Global Societies
Overview
- Credit value: 30 credits at Level 4
- Convenor and tutor: Ian Sanjay Patel
- Assessment: a 1500-word critical writing exercise (20%) and 2000-word essay (80%)
Module description
This module introduces you to global sociology. You will learn how to think internationally and transnationally, and compare social questions in societies across different regions. You will examine social and political questions at the level of the transnational, international and global; solidarity and social movements across borders; globalisation and global-versus-local debates and tensions; international inequalities and the global colour line; cosmopolitanism, as well as migration and borders. You will also examine sociological thought flowing from the Global South.

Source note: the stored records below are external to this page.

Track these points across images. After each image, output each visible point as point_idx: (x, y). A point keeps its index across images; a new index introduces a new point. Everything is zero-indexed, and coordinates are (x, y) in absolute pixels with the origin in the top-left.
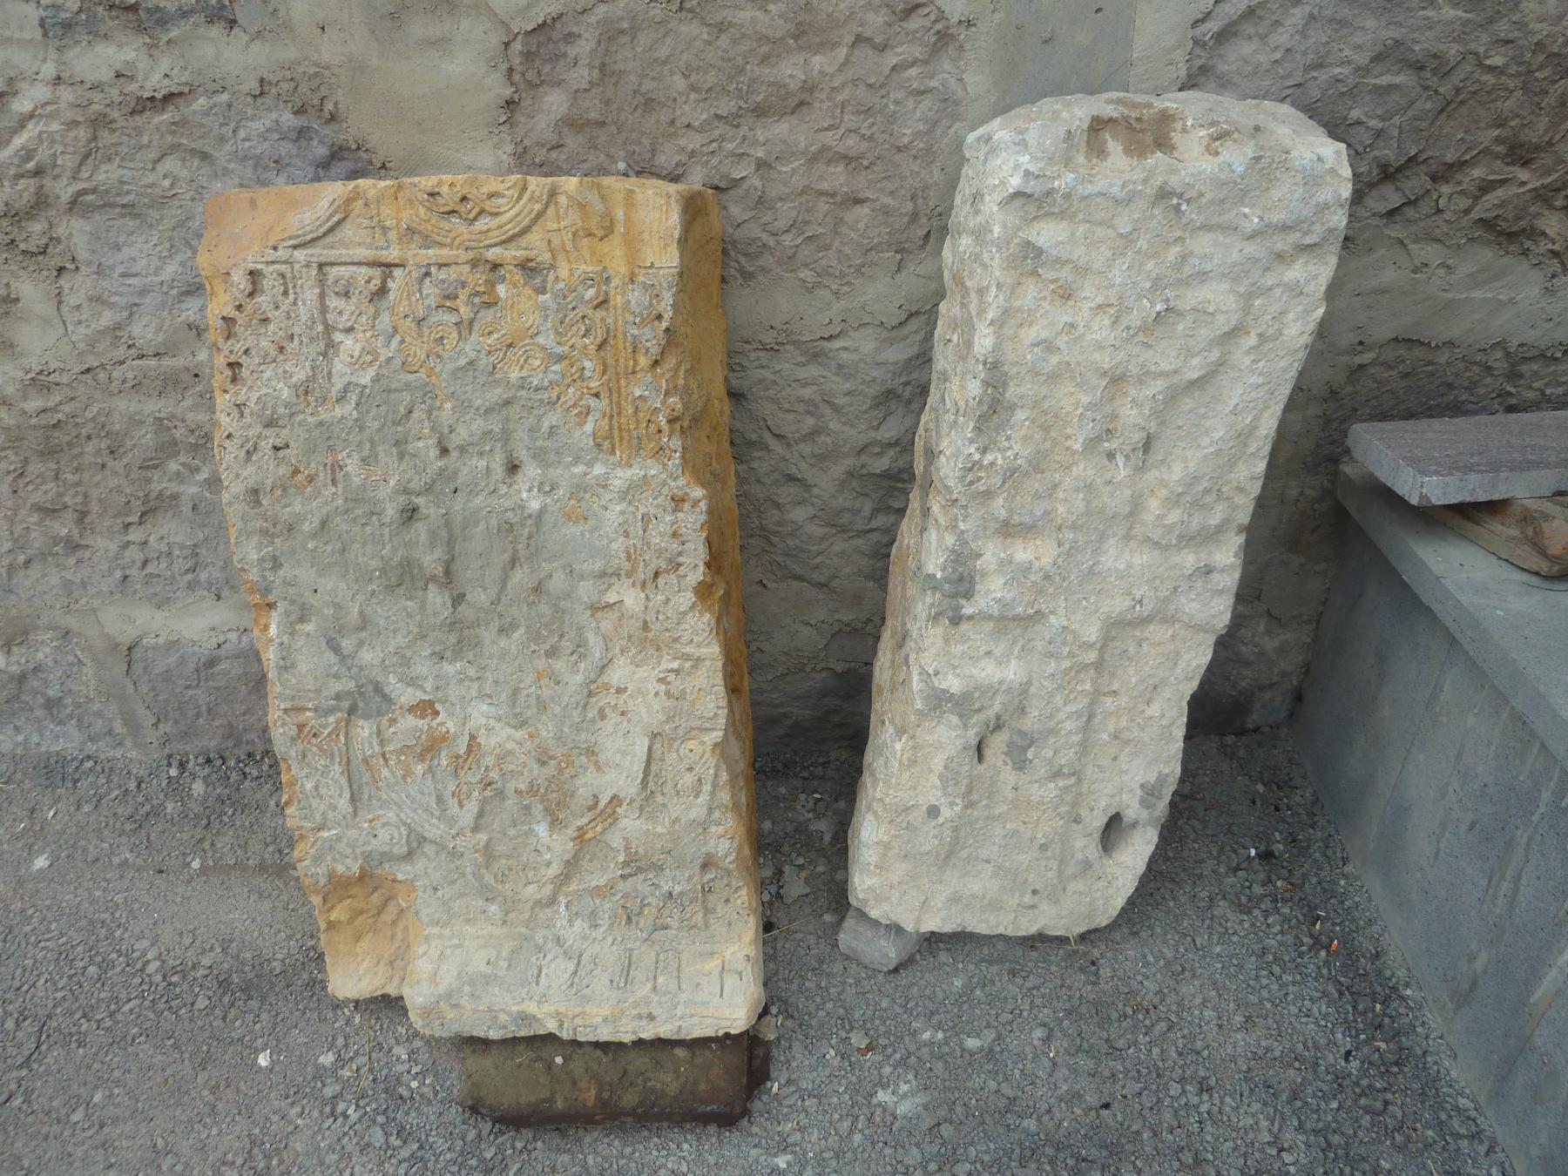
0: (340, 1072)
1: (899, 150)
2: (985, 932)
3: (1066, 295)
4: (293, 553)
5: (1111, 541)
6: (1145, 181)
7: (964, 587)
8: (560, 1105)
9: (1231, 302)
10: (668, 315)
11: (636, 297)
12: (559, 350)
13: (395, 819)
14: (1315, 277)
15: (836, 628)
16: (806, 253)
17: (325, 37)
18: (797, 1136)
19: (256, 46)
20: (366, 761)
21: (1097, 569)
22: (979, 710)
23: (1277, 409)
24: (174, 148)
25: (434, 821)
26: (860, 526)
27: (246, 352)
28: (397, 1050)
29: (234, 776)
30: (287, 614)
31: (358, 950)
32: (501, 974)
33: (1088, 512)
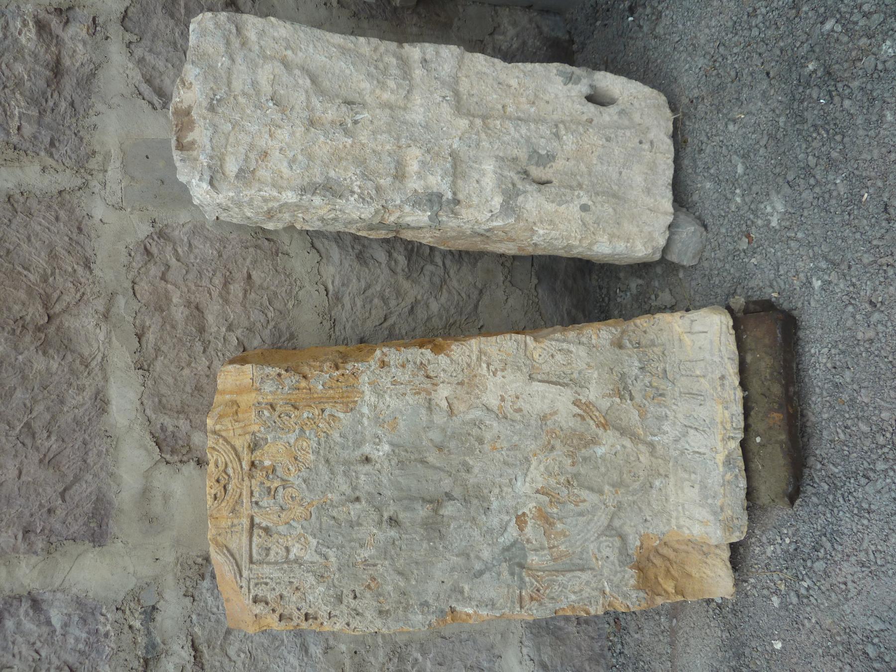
0: (783, 592)
1: (220, 256)
2: (672, 171)
3: (265, 154)
4: (418, 594)
5: (407, 117)
6: (205, 119)
7: (435, 198)
8: (783, 437)
9: (268, 67)
10: (278, 370)
11: (268, 387)
12: (297, 431)
13: (595, 543)
14: (254, 24)
15: (508, 284)
16: (278, 305)
17: (161, 558)
18: (802, 275)
19: (167, 596)
20: (555, 560)
21: (423, 124)
22: (514, 185)
23: (328, 35)
24: (222, 648)
25: (595, 518)
26: (441, 272)
27: (299, 609)
28: (769, 554)
29: (622, 660)
30: (457, 600)
31: (697, 575)
32: (699, 478)
33: (389, 133)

Indicative module syllabus
- Major themes in global sociology
- Southern social thought (sociology flowing from the Global South)
- Regional case studies
- Social and political questions at the level of the transnational, international and global
- Solidarity and social movements across borders
- Globalisation and global versus local debates and tensions
- International inequalities and the global colour line
- Cosmopolitanism, migration and borders
- The concept and critiques of international society, the international community, etc
Learning objectives
By the end of this module, you will be able to:
- understand the key concepts of global sociology
- demonstrate an understanding of the theoretical claims of ‘the universal’ in sociology as well as the particularity of such universal claims
- approach social relations and the social world from international, transnational and global perspectives
- demonstrate an understanding a key debates about global/local and national/international relationships
- demonstrate an understanding of sociological thinking flowing from the Global South.